- Born: David Edward Godin 21 June 1936 Peckham, London, England
- Died: 15 October 2004 (aged 68) Rotherham, Yorkshire
- Occupations: Music journalist, promoter, arts centre manager
- Known for: Establishing term "Northern soul", promoting Motown and other soul music in Britain

= Dave Godin =

English proponent of American soul music

David Edward Godin (21 June 1936 – 15 October 2004) was an English fan of American soul music. As a journalist and record shop owner, he made a major contribution internationally in spreading awareness and understanding of the genre, and by extension African-American culture, through his promotion of Motown and other R&B artists, and by establishing the term "Northern soul". He also worked as an arts centre manager.

==Biography==
Born in Peckham, London, the son of a milkman, Dave Godin spent his early childhood in Peckham before bombing forced the family to move to Bexleyheath, Kent, where he won a scholarship to Dartford Grammar School. Godin began collecting American R&B records when at school, where he encouraged the seven-years younger Mick Jagger's interest in black American music. He said: "..It was at Dartford Grammar School that I met Mick Jagger and introduced him to black music, I'm ashamed to say. It's ironic that as a result of meeting me he's where he is today." Godin played a minor role in the early jam sessions out of which the Rolling Stones emerged, but resented Jagger for what he saw as the Stones' exploitation of black music.

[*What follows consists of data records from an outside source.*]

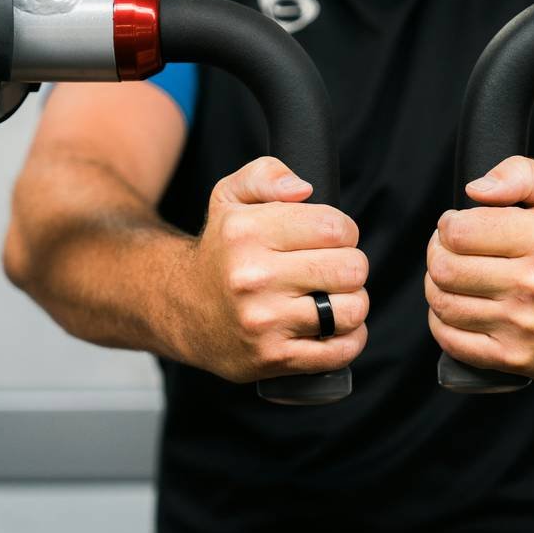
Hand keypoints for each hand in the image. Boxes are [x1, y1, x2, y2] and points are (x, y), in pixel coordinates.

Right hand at [159, 156, 368, 382]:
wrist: (180, 308)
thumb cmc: (221, 249)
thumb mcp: (231, 196)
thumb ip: (267, 175)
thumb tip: (303, 189)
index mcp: (247, 233)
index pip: (336, 227)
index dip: (344, 230)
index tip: (329, 238)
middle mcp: (253, 278)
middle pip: (352, 268)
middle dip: (350, 265)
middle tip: (329, 268)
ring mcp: (263, 322)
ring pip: (352, 309)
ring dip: (351, 302)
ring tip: (329, 296)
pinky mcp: (273, 358)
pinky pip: (341, 350)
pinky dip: (350, 338)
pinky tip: (331, 326)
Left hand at [425, 156, 533, 382]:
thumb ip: (518, 173)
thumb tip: (475, 190)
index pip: (459, 232)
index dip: (448, 225)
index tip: (456, 226)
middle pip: (445, 268)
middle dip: (436, 254)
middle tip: (448, 250)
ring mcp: (526, 326)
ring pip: (443, 304)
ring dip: (436, 286)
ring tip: (454, 276)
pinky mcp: (515, 359)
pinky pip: (451, 340)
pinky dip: (442, 322)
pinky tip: (459, 306)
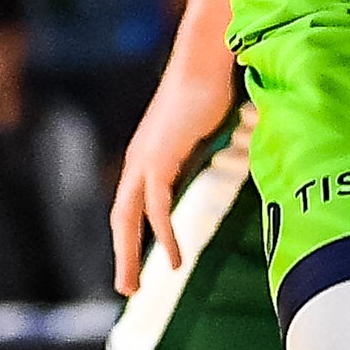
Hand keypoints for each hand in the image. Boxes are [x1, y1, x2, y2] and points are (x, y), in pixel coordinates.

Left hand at [110, 27, 235, 296]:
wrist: (205, 61)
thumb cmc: (211, 87)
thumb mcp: (205, 130)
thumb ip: (206, 149)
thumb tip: (227, 155)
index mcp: (147, 155)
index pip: (130, 203)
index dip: (131, 234)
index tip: (137, 260)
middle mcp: (139, 160)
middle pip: (121, 217)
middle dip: (122, 254)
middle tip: (127, 288)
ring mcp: (145, 160)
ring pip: (129, 218)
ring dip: (131, 255)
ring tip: (137, 286)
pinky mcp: (159, 160)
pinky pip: (156, 208)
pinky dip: (163, 235)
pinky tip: (174, 259)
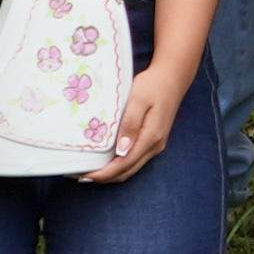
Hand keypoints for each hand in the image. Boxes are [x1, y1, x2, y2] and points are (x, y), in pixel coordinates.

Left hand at [88, 52, 191, 186]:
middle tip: (80, 175)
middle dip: (104, 177)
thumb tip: (121, 151)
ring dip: (111, 173)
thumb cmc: (153, 85)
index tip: (84, 175)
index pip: (124, 164)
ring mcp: (155, 144)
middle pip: (127, 171)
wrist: (172, 76)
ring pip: (131, 167)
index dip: (104, 173)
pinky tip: (106, 160)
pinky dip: (118, 164)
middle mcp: (155, 146)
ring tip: (89, 170)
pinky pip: (134, 159)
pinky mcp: (153, 140)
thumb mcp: (138, 100)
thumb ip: (130, 124)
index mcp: (151, 137)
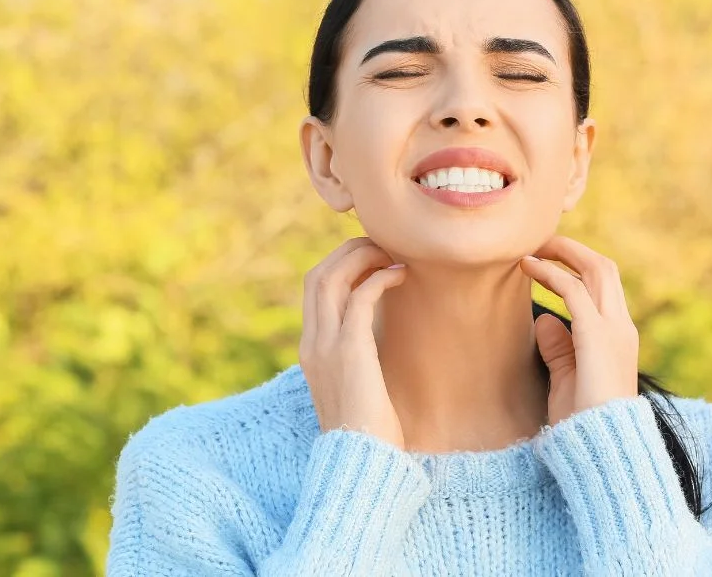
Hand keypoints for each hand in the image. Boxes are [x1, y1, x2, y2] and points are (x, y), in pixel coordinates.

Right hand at [299, 237, 408, 448]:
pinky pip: (360, 297)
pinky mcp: (349, 350)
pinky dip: (379, 278)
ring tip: (391, 255)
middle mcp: (312, 343)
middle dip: (348, 252)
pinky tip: (401, 278)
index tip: (370, 259)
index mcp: (311, 351)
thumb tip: (377, 345)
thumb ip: (357, 362)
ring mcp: (326, 346)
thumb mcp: (355, 390)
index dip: (340, 265)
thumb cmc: (368, 433)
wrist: (361, 462)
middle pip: (318, 275)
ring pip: (332, 277)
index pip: (314, 290)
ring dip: (362, 257)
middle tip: (381, 248)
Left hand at [518, 235, 639, 424]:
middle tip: (539, 240)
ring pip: (596, 269)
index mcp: (618, 336)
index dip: (577, 265)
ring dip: (562, 252)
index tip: (546, 257)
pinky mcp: (597, 336)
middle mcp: (621, 327)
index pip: (604, 285)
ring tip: (531, 245)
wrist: (601, 448)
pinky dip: (550, 274)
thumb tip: (544, 319)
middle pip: (605, 268)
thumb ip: (559, 349)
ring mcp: (613, 329)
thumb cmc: (582, 422)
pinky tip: (528, 267)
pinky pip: (574, 291)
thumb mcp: (567, 379)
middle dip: (572, 249)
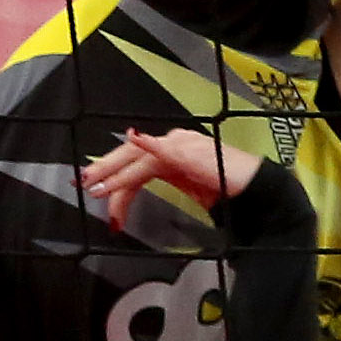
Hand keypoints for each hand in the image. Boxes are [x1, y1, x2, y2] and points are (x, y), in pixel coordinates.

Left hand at [82, 125, 259, 218]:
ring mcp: (182, 144)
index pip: (135, 161)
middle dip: (105, 169)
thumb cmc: (229, 192)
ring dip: (117, 174)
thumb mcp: (191, 191)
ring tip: (99, 189)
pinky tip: (135, 141)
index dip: (113, 175)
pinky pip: (163, 149)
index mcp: (173, 152)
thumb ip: (168, 187)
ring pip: (139, 157)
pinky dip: (147, 146)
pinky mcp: (190, 151)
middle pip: (130, 153)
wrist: (257, 190)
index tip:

After working at an advertising agency, and as a hospital porter in place of National Service (he was a conscientious objector), Godin founded the Tamla Motown Appreciation Society, and in time was recruited by Berry Gordy to become Motown's consultant in the UK, setting up its distribution through EMI. At a recording of Ready Steady Go! in 1964, Jagger asked Godin to introduce him to Marvin Gaye. "I told him to fuck off and introduce himself", Godin recalled.

In 1967 he founded Soul City, a record shop which in 1967 developed into a record label on which he released such then-obscure soul classics as "Go Now" by Bessie Banks, with colleague David Nathan and friend Robert Blackmore. It was in their shop that Godin coined the term 'northern soul', a description that he would popularise through his work as a music journalist. In a 2002 interview with Chris Hunt of Mojo, he explained that he had first come up with the term in 1968 as a sales reference to help staff in his shop differentiate the more modern funkier sounds from the smoother, Motown-influenced soul of a few years earlier:
"I had started to notice that northern football fans who were in London to follow their team were coming into the store to buy records, but they weren't interested in the latest developments in the black American chart. I devised the name as a shorthand sales term. It was just to say ‘if you’ve got customers from the north, don't waste time playing them records currently in the US black chart, just play them what they like – ‘Northern Soul’."

In his career he also coined the term Deep Soul and he promoted the interests of a large number of American musicians whose work had fallen out of favour in their home country.

His second career was in cinema exhibition. Having studied art, design and film course at Sheffield Polytechnic, he became a senior film officer for the British Film Institute and helped found and was the manager of the Anvil Cinema, Sheffield (1983–90), the only cinema in the UK to be funded by a local authority.

In the mid 1990s he started to compile a series of CDs of rare (and some not so rare) recordings – Dave Godin's Deep Soul Treasures – for Ace Records, which featured such artists as Loretta Williams, Eddie and Ernie, Jaibi, Ruby Johnson and Jimmy and Louise Tig. The four albums were greeted with universal critical acclaim, and Godin described the series as the proudest achievement of his life. A fifth, posthumous, volume was ultimately released in 2019, based on lists of tracks he had considered for inclusion, including material intended for the four previous volumes, for which licensing rights could not be obtained at the time.

Godin, a vegan, was an advocate of animal rights and Esperanto. He was also known for his involvement in anarchist and anti-capitalist organisations, including Freedom Newspaper and Class War. He was the only atheist in his local pro-life organisation. Towards the end of his life he developed an interest in Jainism. He died in Rotherham in 2004, aged 68.

A biography, Dave Godin: a Northern Soul by Stephen Stevlor, was published in 2020 on the anniversary of Godin's death.

As a memorial to Godin, a blue plaque was unveiled in November 2024, at the former site of the Anvil arts cinema in Sheffield.